Microbial multiomics approach in understanding blue-veined cheeses bitterness

Blue-veined cheeses are regularly described as bitter but links between microbial diversity, function, gene expression and bitterness have not been deciphered yet. In the present work, microbiological, biochemical, metabarcoding (amplicons sequencing), metagenomic (DNA-Seq) and metatranscriptomic (RNA-Seq) were combined to better understand the potential origins of excessive bitterness in semi-soft blue-veined PDO Bleu d'Auvergne cheeses by exploring microbial composition, function, expression, conjugated to physico-chemical analysis and sensorial analysis. Physicochemical analyses revealed significative cheese bitterness differences associated with multiples factors in milk and in several cheeses' parameters. After 30 days of ripening, Low Bitter (LB) cheeses were characterized by a higher bacterial and yeasts richness and diversity while High Bitter (HB) cheeses were characterized by one most dominant filamentous fungus Penicillium roqueforti and one most dominant bacterial species Lactococcus lactis.

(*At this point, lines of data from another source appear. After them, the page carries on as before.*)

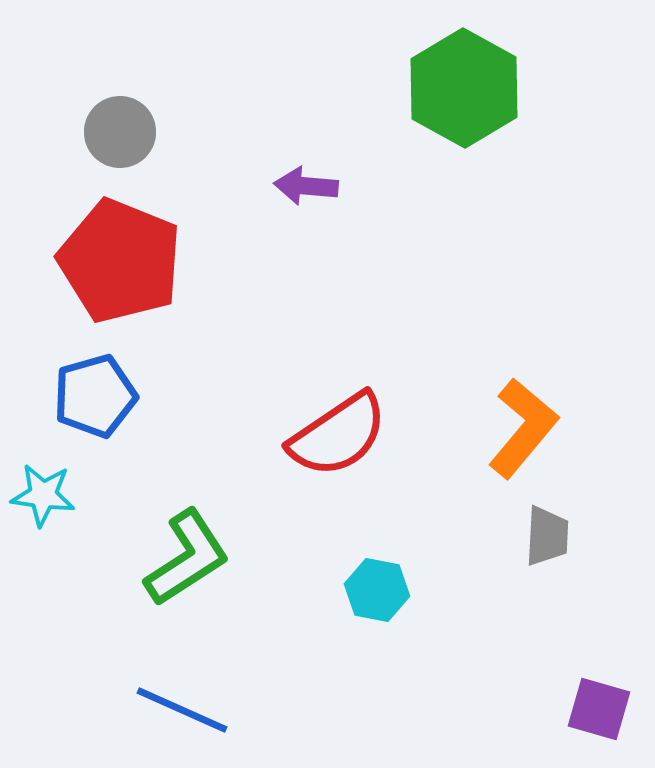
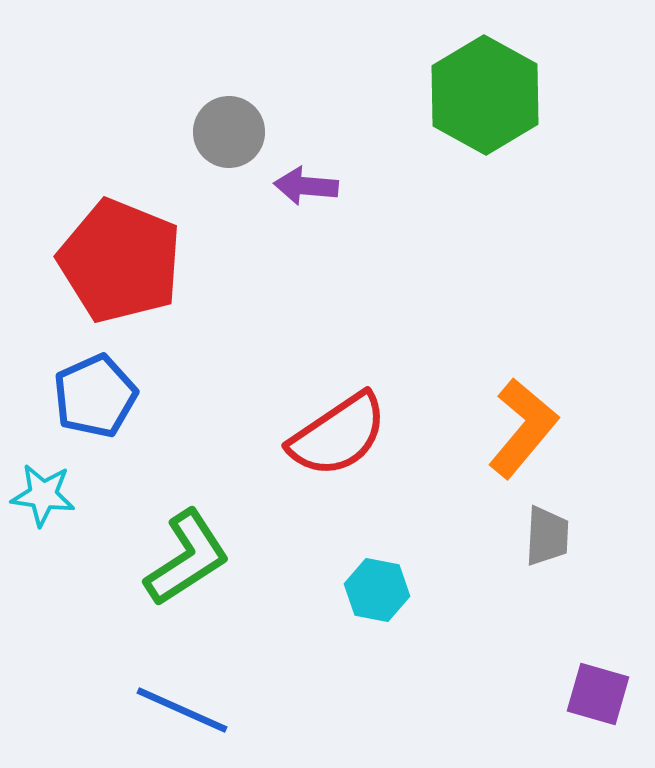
green hexagon: moved 21 px right, 7 px down
gray circle: moved 109 px right
blue pentagon: rotated 8 degrees counterclockwise
purple square: moved 1 px left, 15 px up
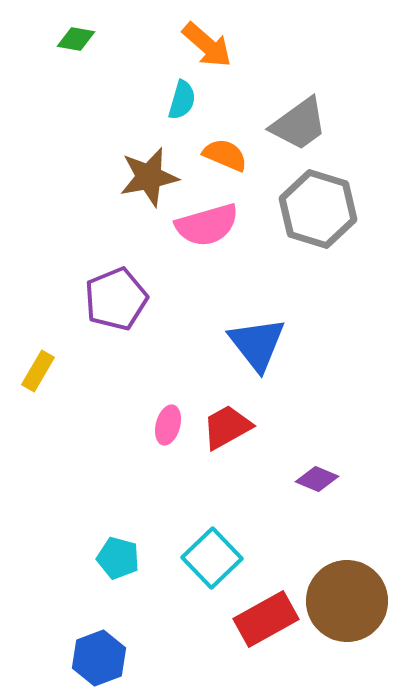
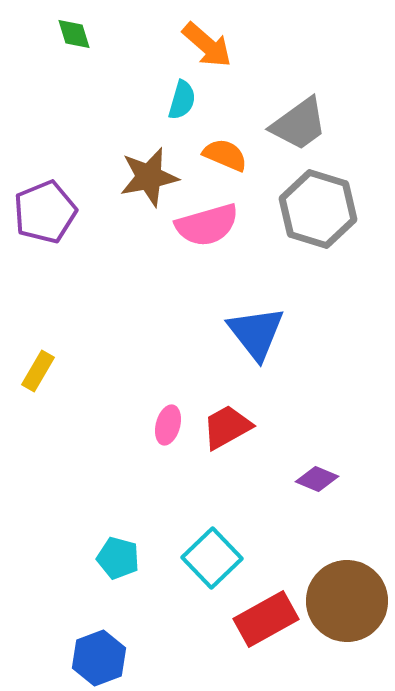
green diamond: moved 2 px left, 5 px up; rotated 63 degrees clockwise
purple pentagon: moved 71 px left, 87 px up
blue triangle: moved 1 px left, 11 px up
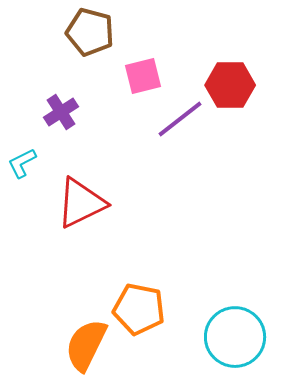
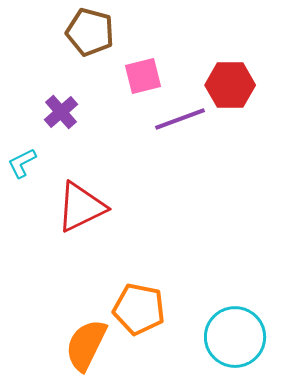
purple cross: rotated 8 degrees counterclockwise
purple line: rotated 18 degrees clockwise
red triangle: moved 4 px down
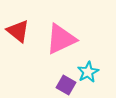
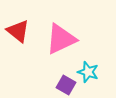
cyan star: rotated 25 degrees counterclockwise
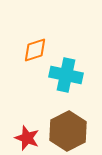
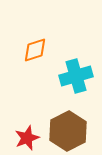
cyan cross: moved 10 px right, 1 px down; rotated 28 degrees counterclockwise
red star: rotated 30 degrees clockwise
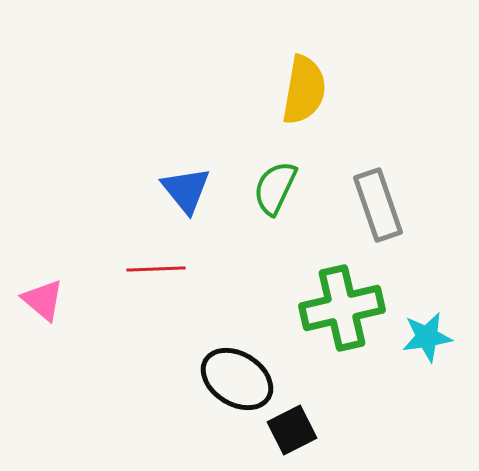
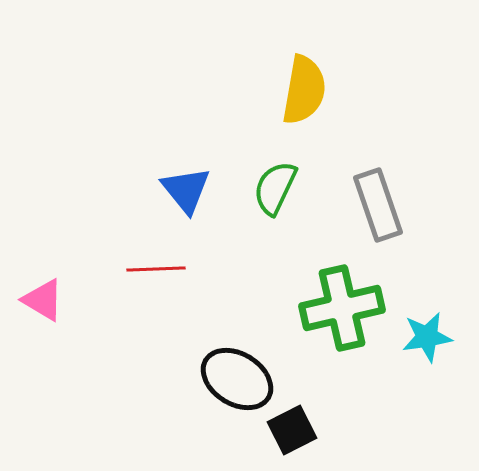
pink triangle: rotated 9 degrees counterclockwise
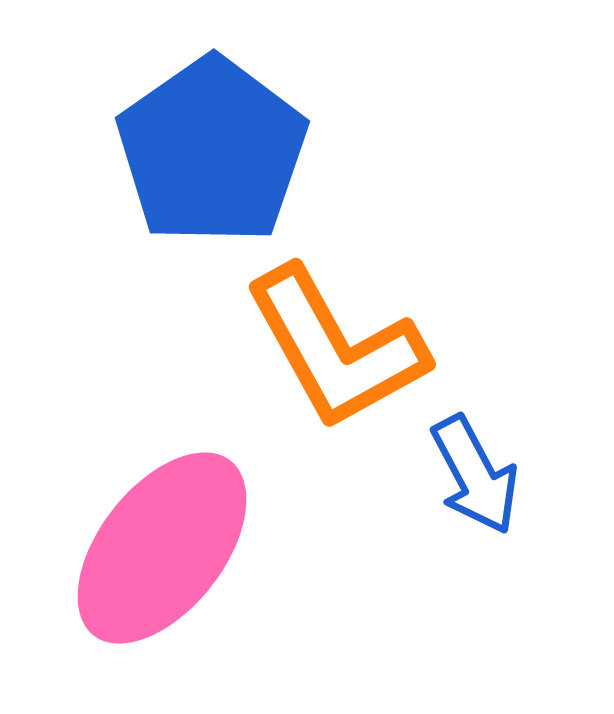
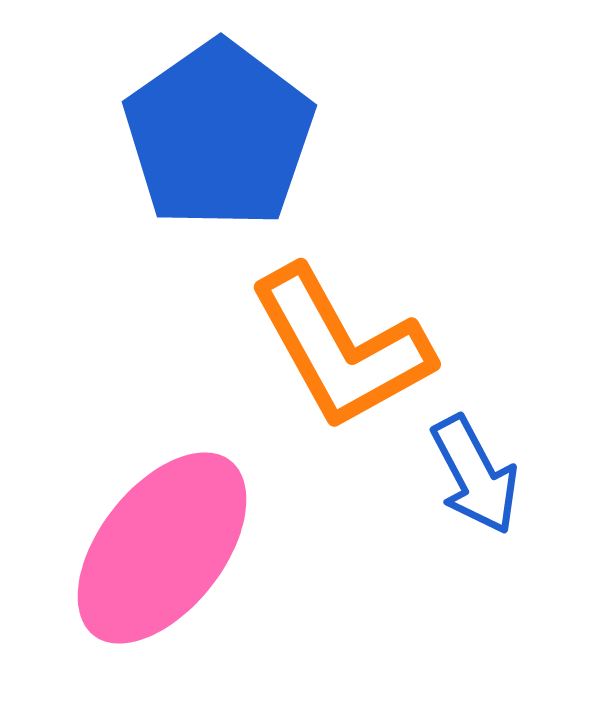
blue pentagon: moved 7 px right, 16 px up
orange L-shape: moved 5 px right
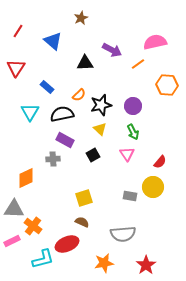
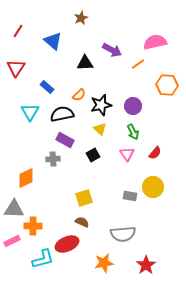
red semicircle: moved 5 px left, 9 px up
orange cross: rotated 36 degrees counterclockwise
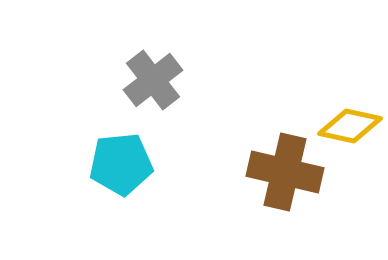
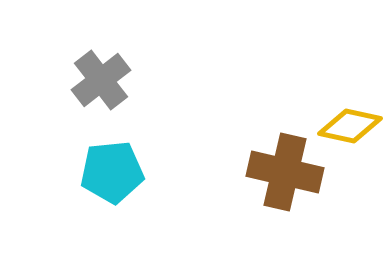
gray cross: moved 52 px left
cyan pentagon: moved 9 px left, 8 px down
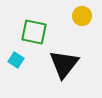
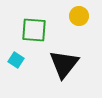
yellow circle: moved 3 px left
green square: moved 2 px up; rotated 8 degrees counterclockwise
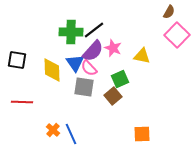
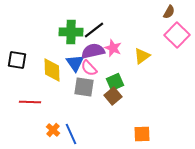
purple semicircle: rotated 145 degrees counterclockwise
yellow triangle: rotated 48 degrees counterclockwise
green square: moved 5 px left, 3 px down
red line: moved 8 px right
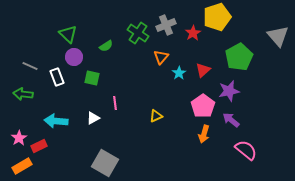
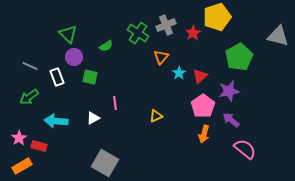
gray triangle: rotated 35 degrees counterclockwise
red triangle: moved 3 px left, 6 px down
green square: moved 2 px left, 1 px up
green arrow: moved 6 px right, 3 px down; rotated 42 degrees counterclockwise
red rectangle: rotated 42 degrees clockwise
pink semicircle: moved 1 px left, 1 px up
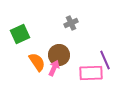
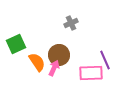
green square: moved 4 px left, 10 px down
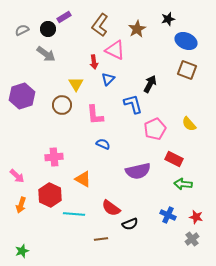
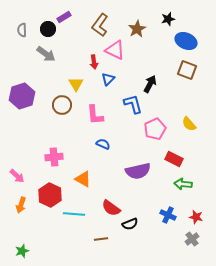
gray semicircle: rotated 64 degrees counterclockwise
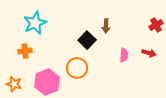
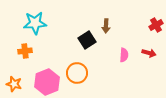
cyan star: rotated 20 degrees clockwise
black square: rotated 12 degrees clockwise
orange circle: moved 5 px down
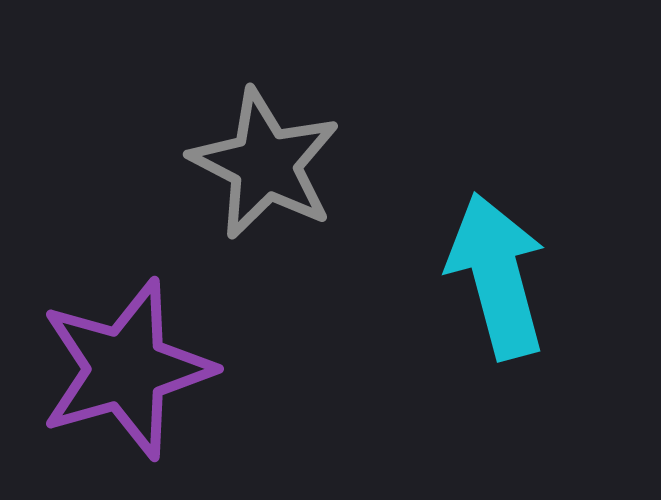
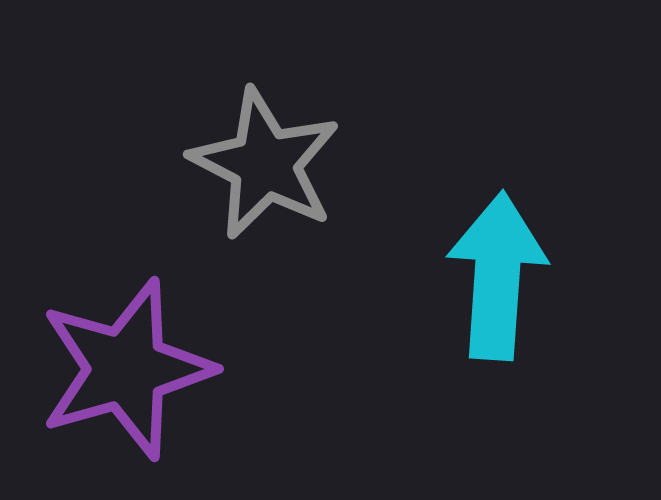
cyan arrow: rotated 19 degrees clockwise
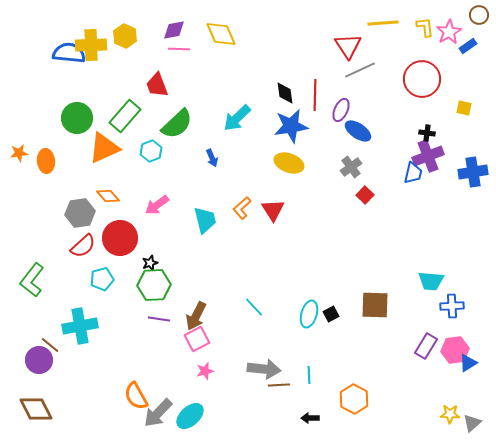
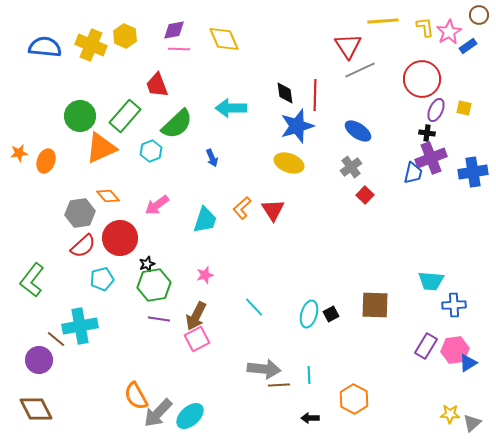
yellow line at (383, 23): moved 2 px up
yellow diamond at (221, 34): moved 3 px right, 5 px down
yellow cross at (91, 45): rotated 24 degrees clockwise
blue semicircle at (69, 53): moved 24 px left, 6 px up
purple ellipse at (341, 110): moved 95 px right
green circle at (77, 118): moved 3 px right, 2 px up
cyan arrow at (237, 118): moved 6 px left, 10 px up; rotated 44 degrees clockwise
blue star at (291, 126): moved 6 px right; rotated 8 degrees counterclockwise
orange triangle at (104, 148): moved 3 px left
purple cross at (428, 156): moved 3 px right, 2 px down
orange ellipse at (46, 161): rotated 25 degrees clockwise
cyan trapezoid at (205, 220): rotated 32 degrees clockwise
black star at (150, 263): moved 3 px left, 1 px down
green hexagon at (154, 285): rotated 8 degrees counterclockwise
blue cross at (452, 306): moved 2 px right, 1 px up
brown line at (50, 345): moved 6 px right, 6 px up
pink star at (205, 371): moved 96 px up
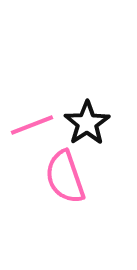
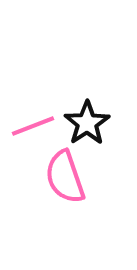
pink line: moved 1 px right, 1 px down
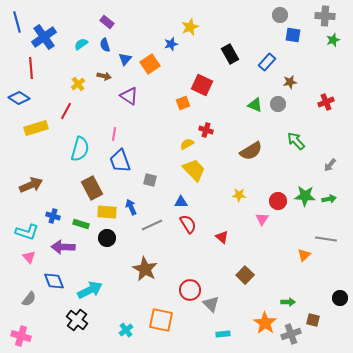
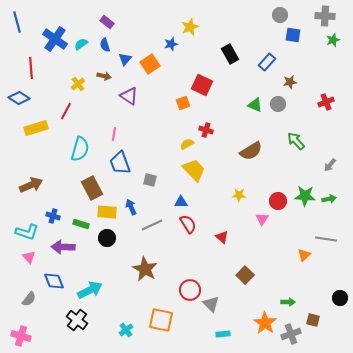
blue cross at (44, 37): moved 11 px right, 2 px down; rotated 20 degrees counterclockwise
blue trapezoid at (120, 161): moved 2 px down
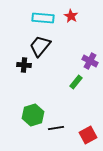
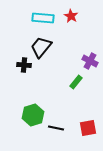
black trapezoid: moved 1 px right, 1 px down
black line: rotated 21 degrees clockwise
red square: moved 7 px up; rotated 18 degrees clockwise
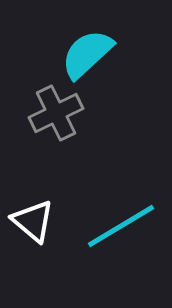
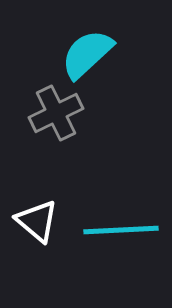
white triangle: moved 4 px right
cyan line: moved 4 px down; rotated 28 degrees clockwise
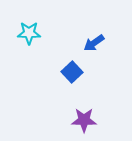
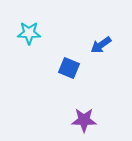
blue arrow: moved 7 px right, 2 px down
blue square: moved 3 px left, 4 px up; rotated 25 degrees counterclockwise
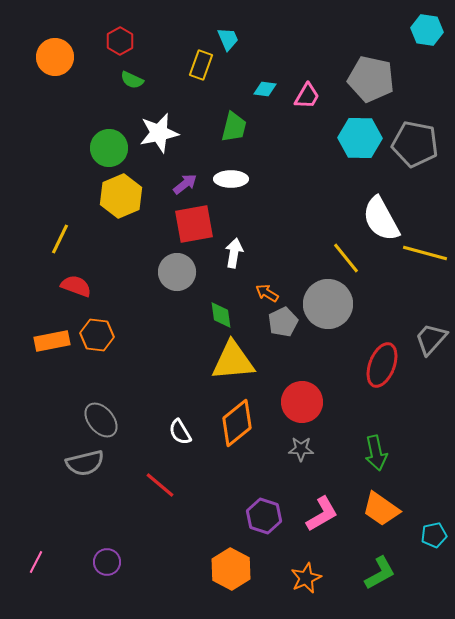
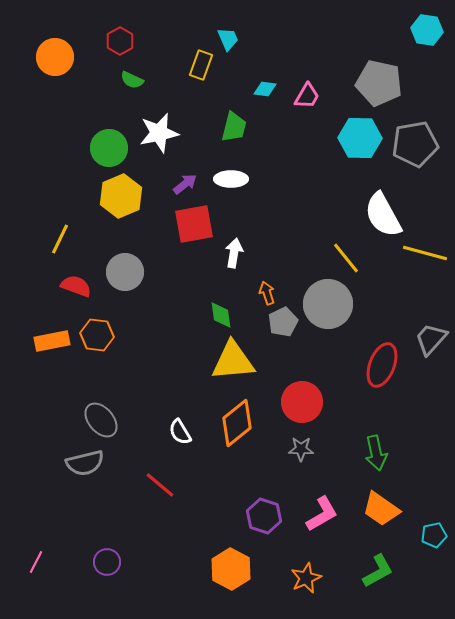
gray pentagon at (371, 79): moved 8 px right, 4 px down
gray pentagon at (415, 144): rotated 21 degrees counterclockwise
white semicircle at (381, 219): moved 2 px right, 4 px up
gray circle at (177, 272): moved 52 px left
orange arrow at (267, 293): rotated 40 degrees clockwise
green L-shape at (380, 573): moved 2 px left, 2 px up
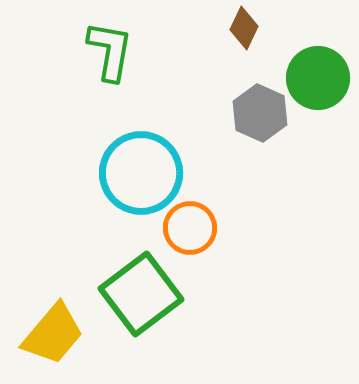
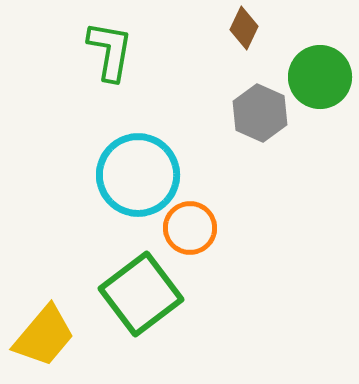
green circle: moved 2 px right, 1 px up
cyan circle: moved 3 px left, 2 px down
yellow trapezoid: moved 9 px left, 2 px down
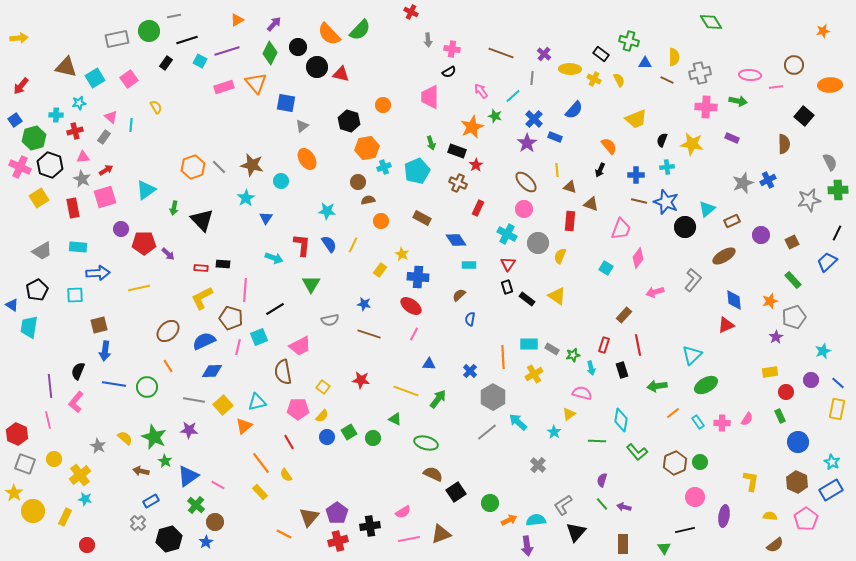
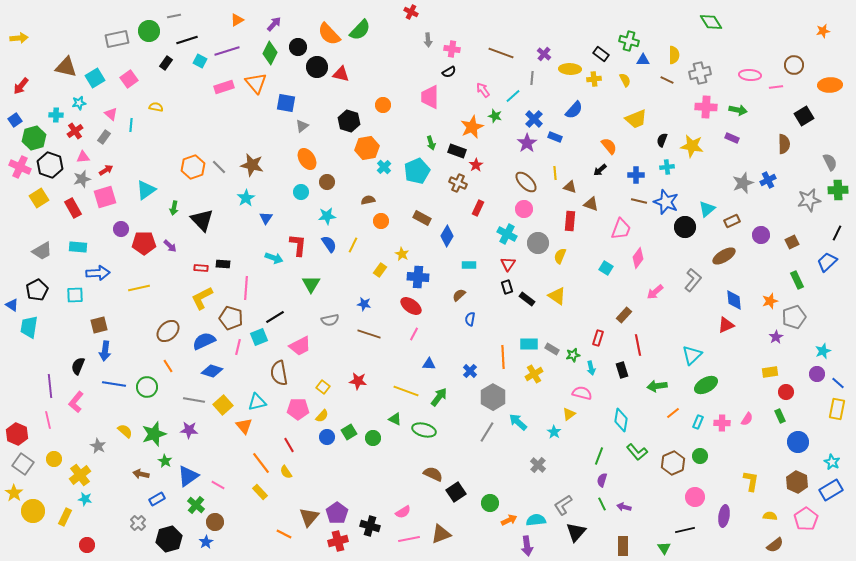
yellow semicircle at (674, 57): moved 2 px up
blue triangle at (645, 63): moved 2 px left, 3 px up
yellow cross at (594, 79): rotated 32 degrees counterclockwise
yellow semicircle at (619, 80): moved 6 px right
pink arrow at (481, 91): moved 2 px right, 1 px up
green arrow at (738, 101): moved 9 px down
yellow semicircle at (156, 107): rotated 48 degrees counterclockwise
black square at (804, 116): rotated 18 degrees clockwise
pink triangle at (111, 117): moved 3 px up
red cross at (75, 131): rotated 21 degrees counterclockwise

It affected in return the use of resources presents in milk through preferential mobilization of metabolic pathways as fatty acid desaturation (HB) and fatty acid biosynthesis (LB). Increase of salt concentration modulated the microbial community which withstood with osmostress. Abundance, richness, diversity of bacteria, eukaryote especially yeasts, phages and mycovirus were differentially involved in resources utilization from milk proteins, regulating cheese bitterness.